It seemed that no one would believe this cute little boy was really a girl. She was trapped in a boys body, but knew she was a girl. The way Allison viewed the world was as a girl. She loved to play with dolls and hoped that someone would give her one at Christmas. But she kept getting trucks, which she never liked to play with. And she loved to dress as a girl whenever she could in the privacy of her grandmother’s apartment. Her grandmother allowed her to be the girl she knew she was as long as it was where no-one who could see her.
Allison went through years of pain and being beat up by the neighborhood children. She grew up in a small town in Washington State, where even being gay was a sin and something that the folks of the town would call a sissy. There was no way that Allison was going to be able to live her life as the girl, so in her late teens, she decided to live her life as a very feminine gay man. She moved away from the small town where she was raised to Seattle and began her journey as a hair dresser and living life being gay. She eventually met a wonderful gay man who she remained in a relationship with for many years.
Yet, Allison was still miserable as she knew she needed to be the “girl”she always knew she was. She was in a loving gay relationship with a man who adored her, but she didn’t know how to move on toward becoming her authentic self. One day, she went into the garage and turned on the car engine, closed the door to the garage and waited to die. She couldn’t go on living her life as a man. Gay or not, she was a woman. Allison almost died that day not becoming her true self. A story we hear way too often in the transgender community where suicide rates run high.

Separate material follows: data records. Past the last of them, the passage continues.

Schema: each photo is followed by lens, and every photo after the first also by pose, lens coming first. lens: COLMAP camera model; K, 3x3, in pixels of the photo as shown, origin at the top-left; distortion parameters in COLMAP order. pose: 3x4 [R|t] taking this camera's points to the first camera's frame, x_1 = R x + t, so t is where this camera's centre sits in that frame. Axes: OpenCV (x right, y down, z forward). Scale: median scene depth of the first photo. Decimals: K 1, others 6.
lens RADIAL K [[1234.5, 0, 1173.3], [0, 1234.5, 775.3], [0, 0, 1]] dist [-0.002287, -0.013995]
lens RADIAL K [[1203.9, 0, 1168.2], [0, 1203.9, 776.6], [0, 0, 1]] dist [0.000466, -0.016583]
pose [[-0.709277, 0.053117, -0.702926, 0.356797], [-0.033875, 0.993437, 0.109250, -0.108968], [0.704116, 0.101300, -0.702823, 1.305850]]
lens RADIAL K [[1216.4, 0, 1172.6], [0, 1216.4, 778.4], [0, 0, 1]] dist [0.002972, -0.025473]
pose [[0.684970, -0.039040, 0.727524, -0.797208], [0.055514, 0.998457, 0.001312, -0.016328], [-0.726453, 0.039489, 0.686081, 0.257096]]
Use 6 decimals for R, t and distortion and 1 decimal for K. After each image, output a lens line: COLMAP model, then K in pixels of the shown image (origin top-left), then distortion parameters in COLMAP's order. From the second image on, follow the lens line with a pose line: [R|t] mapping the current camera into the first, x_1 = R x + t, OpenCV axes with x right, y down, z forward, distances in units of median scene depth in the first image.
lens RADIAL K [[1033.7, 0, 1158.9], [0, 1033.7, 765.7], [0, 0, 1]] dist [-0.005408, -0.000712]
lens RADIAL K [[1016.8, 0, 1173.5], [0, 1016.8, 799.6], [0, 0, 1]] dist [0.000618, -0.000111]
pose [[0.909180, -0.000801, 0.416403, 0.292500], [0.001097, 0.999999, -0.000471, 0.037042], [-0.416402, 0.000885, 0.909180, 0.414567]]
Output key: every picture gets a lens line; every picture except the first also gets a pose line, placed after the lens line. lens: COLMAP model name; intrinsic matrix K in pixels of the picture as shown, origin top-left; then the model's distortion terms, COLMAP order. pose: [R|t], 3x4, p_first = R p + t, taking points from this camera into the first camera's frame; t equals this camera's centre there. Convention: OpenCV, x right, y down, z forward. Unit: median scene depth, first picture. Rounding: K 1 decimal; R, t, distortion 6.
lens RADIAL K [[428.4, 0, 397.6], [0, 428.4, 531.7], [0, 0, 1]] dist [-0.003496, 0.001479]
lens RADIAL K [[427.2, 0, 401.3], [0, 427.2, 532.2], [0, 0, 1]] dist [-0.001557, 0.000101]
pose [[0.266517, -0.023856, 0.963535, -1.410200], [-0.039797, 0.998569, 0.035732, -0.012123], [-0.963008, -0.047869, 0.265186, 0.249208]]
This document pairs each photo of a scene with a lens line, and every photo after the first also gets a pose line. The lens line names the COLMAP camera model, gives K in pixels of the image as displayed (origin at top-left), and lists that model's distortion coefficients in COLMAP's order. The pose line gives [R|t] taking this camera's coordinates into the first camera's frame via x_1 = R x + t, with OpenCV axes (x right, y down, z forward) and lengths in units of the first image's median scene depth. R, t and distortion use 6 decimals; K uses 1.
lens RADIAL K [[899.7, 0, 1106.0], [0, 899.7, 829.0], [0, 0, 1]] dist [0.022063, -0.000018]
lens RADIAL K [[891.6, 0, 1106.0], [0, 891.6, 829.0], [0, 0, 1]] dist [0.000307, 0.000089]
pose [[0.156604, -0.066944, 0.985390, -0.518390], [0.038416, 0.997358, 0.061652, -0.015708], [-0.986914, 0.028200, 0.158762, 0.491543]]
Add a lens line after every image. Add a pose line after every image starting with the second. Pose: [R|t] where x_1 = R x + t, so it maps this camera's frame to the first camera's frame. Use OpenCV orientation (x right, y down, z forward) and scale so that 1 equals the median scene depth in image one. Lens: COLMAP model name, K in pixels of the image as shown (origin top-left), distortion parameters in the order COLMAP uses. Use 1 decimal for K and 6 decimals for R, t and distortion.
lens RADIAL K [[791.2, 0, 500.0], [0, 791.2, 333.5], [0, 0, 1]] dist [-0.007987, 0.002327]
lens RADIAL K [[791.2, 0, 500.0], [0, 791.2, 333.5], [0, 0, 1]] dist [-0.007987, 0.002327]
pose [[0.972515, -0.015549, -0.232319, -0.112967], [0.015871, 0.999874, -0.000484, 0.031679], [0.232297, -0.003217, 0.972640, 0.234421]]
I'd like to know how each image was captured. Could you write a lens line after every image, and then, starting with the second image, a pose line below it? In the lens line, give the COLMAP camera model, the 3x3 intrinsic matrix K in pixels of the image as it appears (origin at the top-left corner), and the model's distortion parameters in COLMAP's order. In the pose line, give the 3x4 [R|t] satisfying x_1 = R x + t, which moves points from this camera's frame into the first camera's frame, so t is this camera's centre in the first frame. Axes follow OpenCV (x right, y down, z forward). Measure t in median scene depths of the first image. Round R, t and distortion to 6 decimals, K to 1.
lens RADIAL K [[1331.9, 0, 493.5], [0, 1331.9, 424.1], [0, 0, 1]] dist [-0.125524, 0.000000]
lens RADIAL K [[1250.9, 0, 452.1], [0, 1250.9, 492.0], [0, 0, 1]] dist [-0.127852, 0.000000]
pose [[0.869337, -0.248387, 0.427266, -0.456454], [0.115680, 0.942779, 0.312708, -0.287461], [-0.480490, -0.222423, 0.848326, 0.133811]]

Allison’s boyfriend saved her and they had a long talk. He loved Allison and encouraged her to start the transition into being the woman she always wanted to be. By now, she was in her 50’s and it was now or never to make her transition. Today, Allison is living her life as as a transgender woman. She has a long time boyfriend who is a straight man. And has a close relationship with her former gay boyfriend who loved her enough to let her be who she is, a woman.